I apologise for the broken links, which were all fine when I tested them. Thank you, Osmund, for adding another to the full set of miniatures featured on 'Understanding British Portraits'.

Jacinto Regalado,

Osmund's comments sound entirely plausible, especially concerning the miniature in question. It seems rather more likely to be late Victorian or Edwardian than 18th century.

Martin Forrest,

It may have acquired the attribution of the sitter to Elizabeth Gunning along the way, but this is, as has been already stated, a fairly modern and, to be blunt, rather poor copy of a part of Gainsborough's Mrs Graham in the National Gallery of Scotland.

Osmund Bullock,

Here is another, probably C20th miniature based on 'Mrs Graham': I would guess that it was - perhaps still is - one of a number of standard patterns used by workshops producing such things in quantity for the British and American markets; they are still to be found in cheaper antique shops in tourist towns whose stock is largely reproduction, though these days the artists are far eastern instead of south European.

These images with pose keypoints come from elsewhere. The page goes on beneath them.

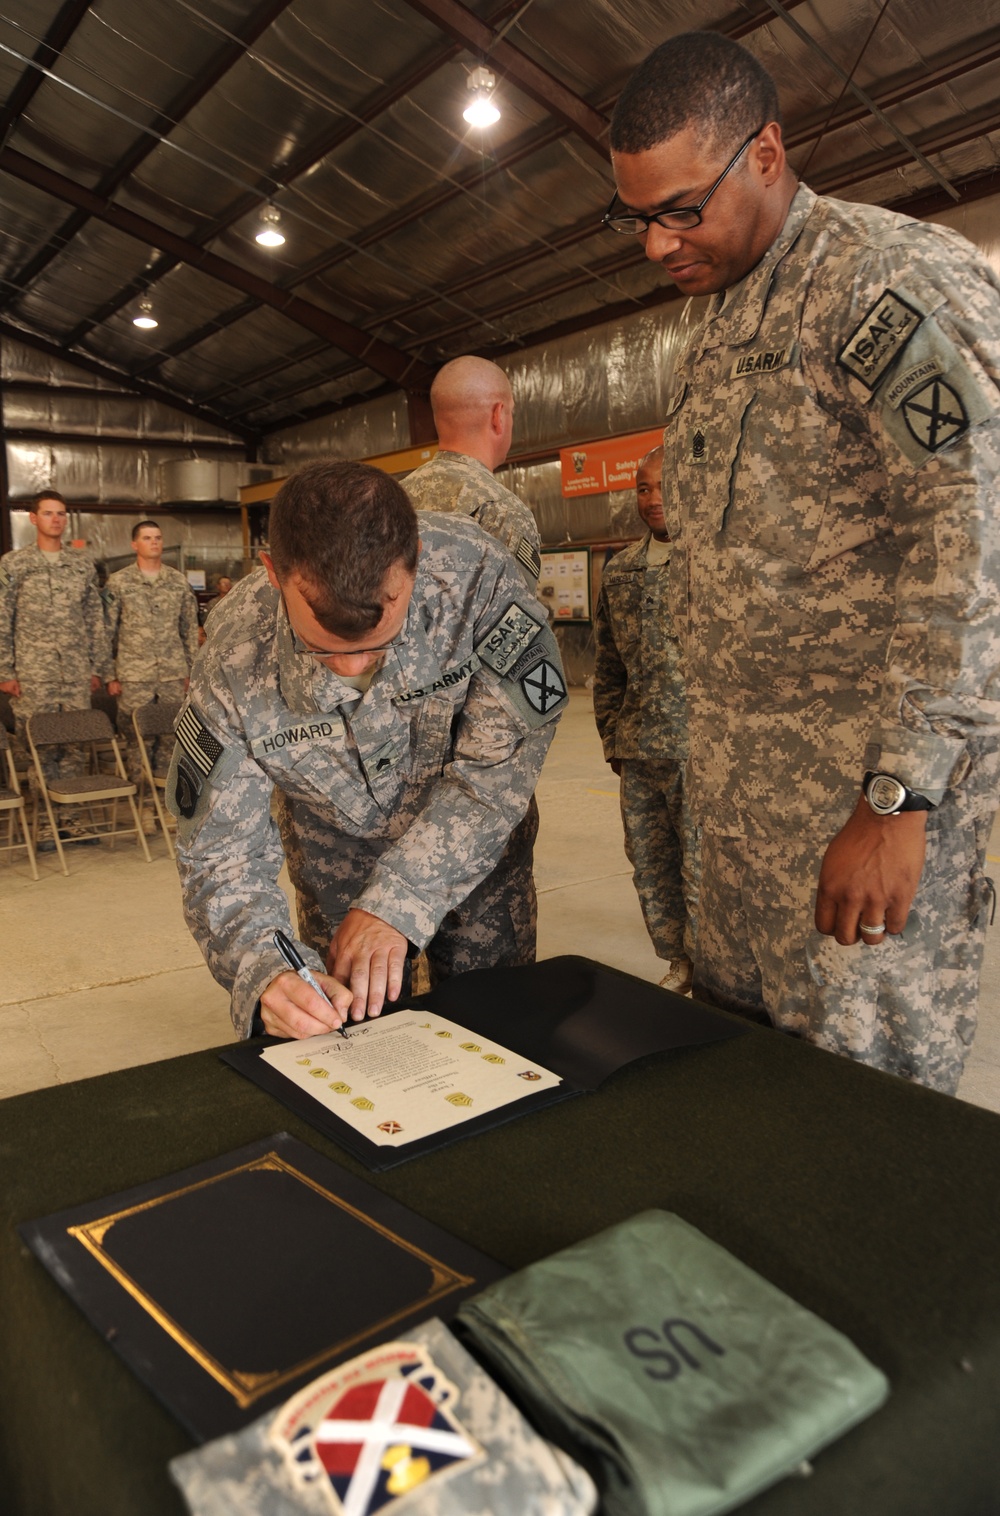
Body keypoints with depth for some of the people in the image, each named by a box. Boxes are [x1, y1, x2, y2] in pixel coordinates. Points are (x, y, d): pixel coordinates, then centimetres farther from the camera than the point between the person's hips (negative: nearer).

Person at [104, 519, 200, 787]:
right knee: (133, 735, 2)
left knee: (170, 734, 5)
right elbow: (107, 632, 3)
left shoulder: (179, 581, 9)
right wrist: (110, 676, -1)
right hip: (134, 675, -2)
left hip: (173, 674, 2)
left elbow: (190, 630, 13)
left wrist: (190, 671, 8)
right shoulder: (118, 582, 2)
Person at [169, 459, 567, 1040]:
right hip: (338, 874, 0)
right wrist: (266, 969, -40)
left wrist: (396, 902, -32)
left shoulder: (475, 573, -33)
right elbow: (221, 857, -21)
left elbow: (500, 759, -28)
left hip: (475, 856, 0)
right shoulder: (234, 662, -29)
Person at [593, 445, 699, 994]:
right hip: (639, 755, 6)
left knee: (702, 874, -1)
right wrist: (612, 739, 15)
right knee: (651, 872, 12)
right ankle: (679, 966, 29)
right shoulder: (621, 570, 13)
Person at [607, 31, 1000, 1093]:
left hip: (865, 781, -8)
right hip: (743, 784, 8)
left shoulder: (889, 274, -10)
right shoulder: (713, 335, 18)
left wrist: (900, 798, -22)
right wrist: (713, 757, 17)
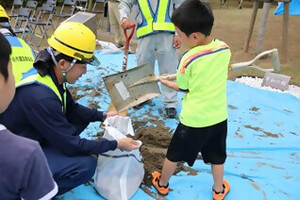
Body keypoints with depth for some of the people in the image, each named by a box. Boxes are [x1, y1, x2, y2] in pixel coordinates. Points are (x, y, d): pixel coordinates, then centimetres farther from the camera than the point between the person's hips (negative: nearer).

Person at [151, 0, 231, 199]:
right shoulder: (225, 48, -9)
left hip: (194, 120, -4)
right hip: (219, 116, 4)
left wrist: (163, 81, 11)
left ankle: (162, 184, 40)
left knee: (174, 154, 19)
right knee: (217, 156, 24)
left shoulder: (188, 59, -23)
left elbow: (182, 88, -5)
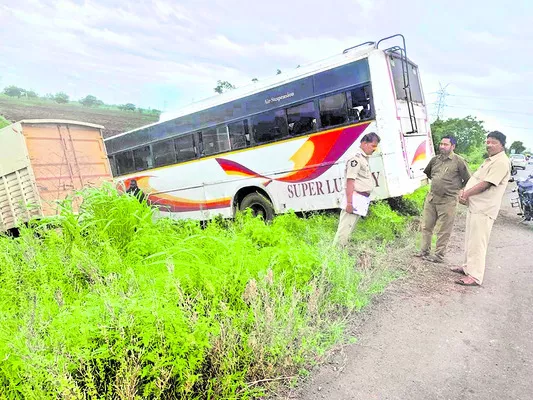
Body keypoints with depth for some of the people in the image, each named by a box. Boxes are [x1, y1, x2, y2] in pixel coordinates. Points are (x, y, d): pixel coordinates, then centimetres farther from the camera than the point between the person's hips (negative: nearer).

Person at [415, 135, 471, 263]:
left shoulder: (459, 161, -7)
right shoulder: (435, 159, 8)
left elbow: (468, 180, -2)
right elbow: (427, 172, 28)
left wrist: (454, 189, 4)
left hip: (447, 201, -6)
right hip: (431, 197, 6)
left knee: (443, 231, 2)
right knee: (426, 226, 11)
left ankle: (439, 255, 12)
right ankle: (424, 251, 23)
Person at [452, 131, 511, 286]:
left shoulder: (501, 162, -13)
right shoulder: (490, 160, 19)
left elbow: (486, 183, -20)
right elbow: (475, 179, 18)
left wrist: (466, 194, -12)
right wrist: (464, 193, 2)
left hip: (483, 209, -10)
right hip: (474, 206, 10)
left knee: (477, 242, -8)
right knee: (470, 239, 18)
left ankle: (475, 276, -3)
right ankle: (468, 267, 30)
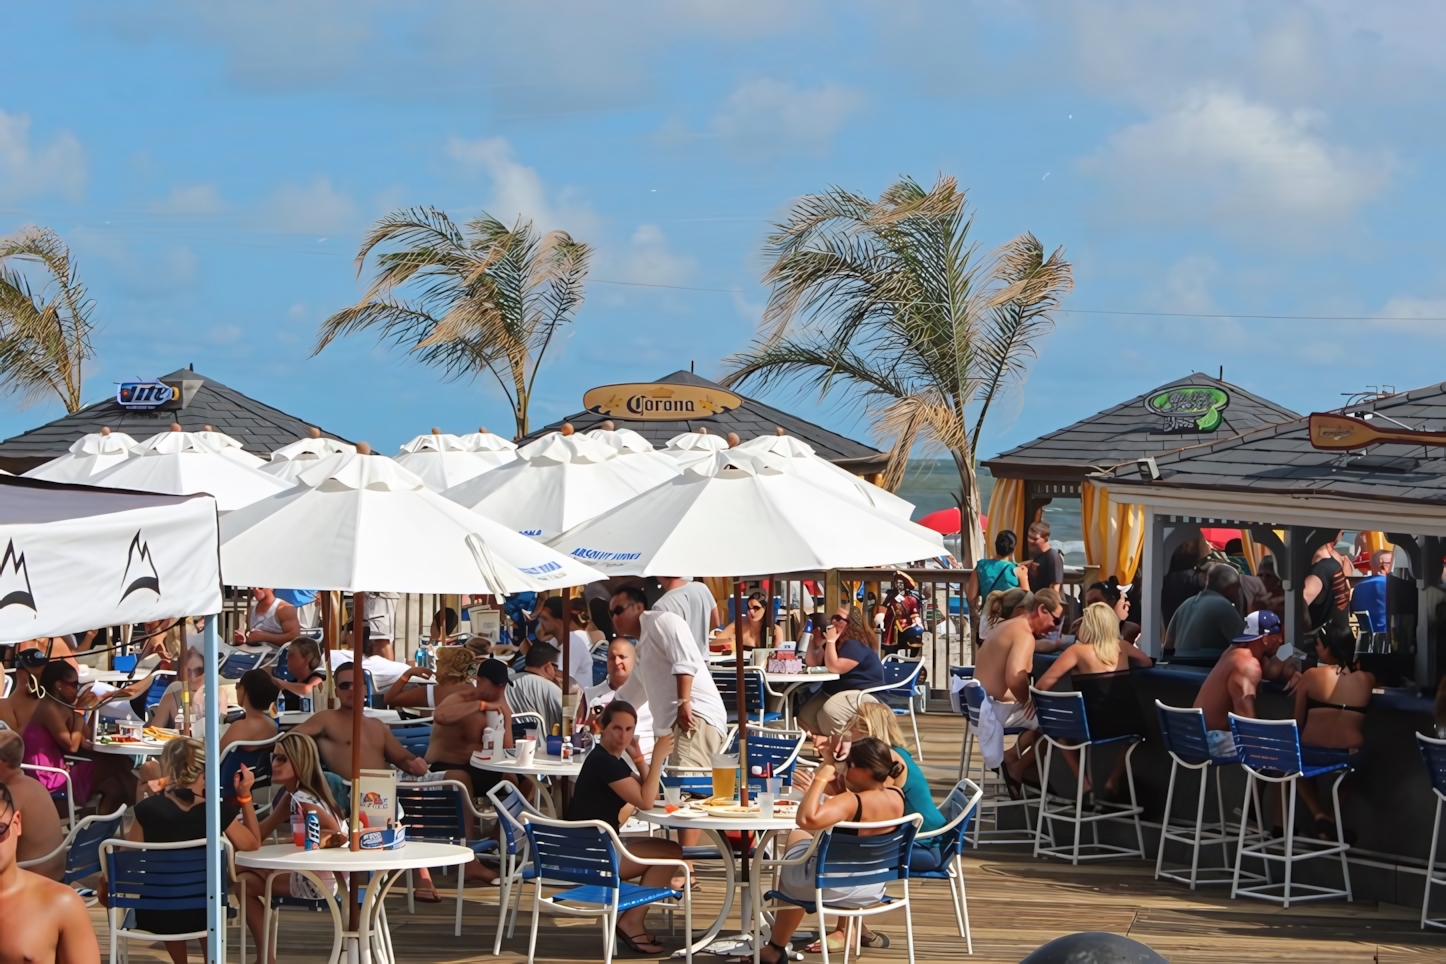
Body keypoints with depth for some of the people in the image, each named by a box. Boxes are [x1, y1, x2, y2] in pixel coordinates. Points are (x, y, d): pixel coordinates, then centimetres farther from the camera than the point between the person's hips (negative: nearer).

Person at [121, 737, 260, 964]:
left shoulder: (148, 809, -15)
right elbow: (253, 844, 2)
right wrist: (245, 796, 4)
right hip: (198, 915, -1)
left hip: (153, 915, 1)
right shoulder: (216, 812, -16)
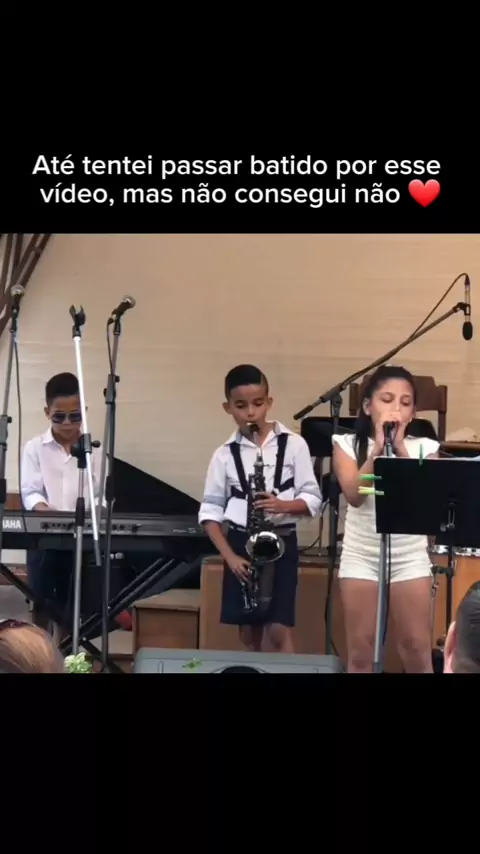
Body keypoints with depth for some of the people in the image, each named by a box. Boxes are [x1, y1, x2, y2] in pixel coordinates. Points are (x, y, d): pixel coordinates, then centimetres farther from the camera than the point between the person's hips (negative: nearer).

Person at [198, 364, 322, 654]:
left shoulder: (293, 444, -2)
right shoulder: (225, 454, 2)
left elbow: (313, 499, -3)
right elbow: (210, 510, 2)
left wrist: (282, 505, -23)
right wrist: (230, 556, -9)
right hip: (240, 544, 2)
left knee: (279, 631, -9)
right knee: (249, 635, 8)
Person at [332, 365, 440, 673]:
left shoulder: (424, 448, 2)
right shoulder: (348, 444, 0)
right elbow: (354, 495, -14)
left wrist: (400, 448, -17)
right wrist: (378, 448, -18)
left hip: (410, 558, 0)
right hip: (361, 557, 0)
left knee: (418, 650, 1)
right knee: (361, 651, 4)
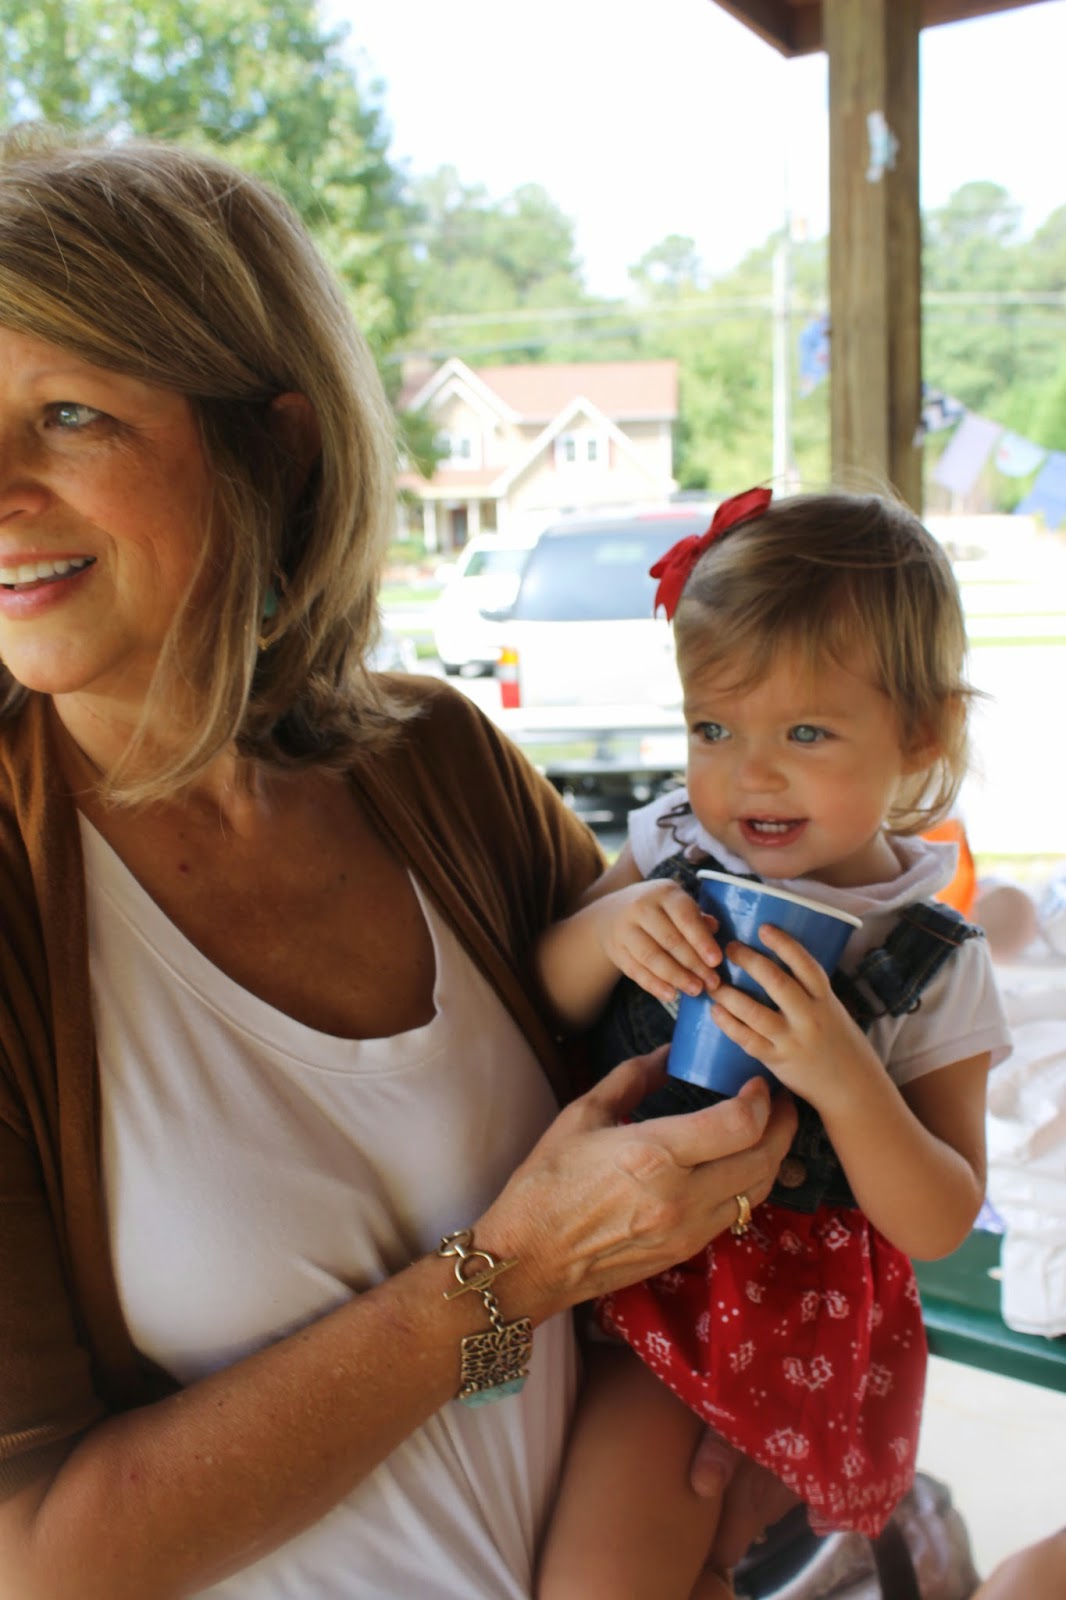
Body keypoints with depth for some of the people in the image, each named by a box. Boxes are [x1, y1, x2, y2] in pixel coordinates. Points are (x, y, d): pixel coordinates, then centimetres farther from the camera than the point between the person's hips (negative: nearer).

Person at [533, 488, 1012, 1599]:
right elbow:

The quality of the discussion's version is somewhat higher, but I fear it is still part of the same tradition.

Marcie Doran,

An older discussion.

I found a quite similar portrait on ivory that is labelled as possibly Elizabeth Gunning and loosely attributed to Cosway on the website of the State Library of New South Wales. I have attached a composite.

“[Elizabeth Gunning, Duchess of Hamilton and of Argyle, ca. 1770 - watercolour on ivory miniature / [attributed to R. Cosway ?]”

Jacob Simon,

This discussion, "Who painted this watercolour miniature of Elizabeth Gunning (1733–1790)?", originated four years ago. Osmund's post (12/01/2019) on the first full day of the discussion really says it almost all. It does not portray Elizabeth Gunning but is loosely based on Gainsborough's Hon. Mrs Graham in the NGS, as Charles Noble recognised and the collection accepts (12/01/2019). It is the work of an unidentified later artist, possibly much later, as previous posts have recognised.

On that basis, in the absence of a group leader, I suggest that we close this discussion.

Jacob Simon,

This discussion really needs to be closed by Art UK.

Jacob Simon,

Another year has gone by. Again I recommend that this discussion be closed. Unknown woman by unknown artist, probably but not necessarily British, loosely based on Gainsborough's Hon. Mrs Graham in the NGS. Date late 19th or early 20th century as Osmund suggested in the very first post in this discussion.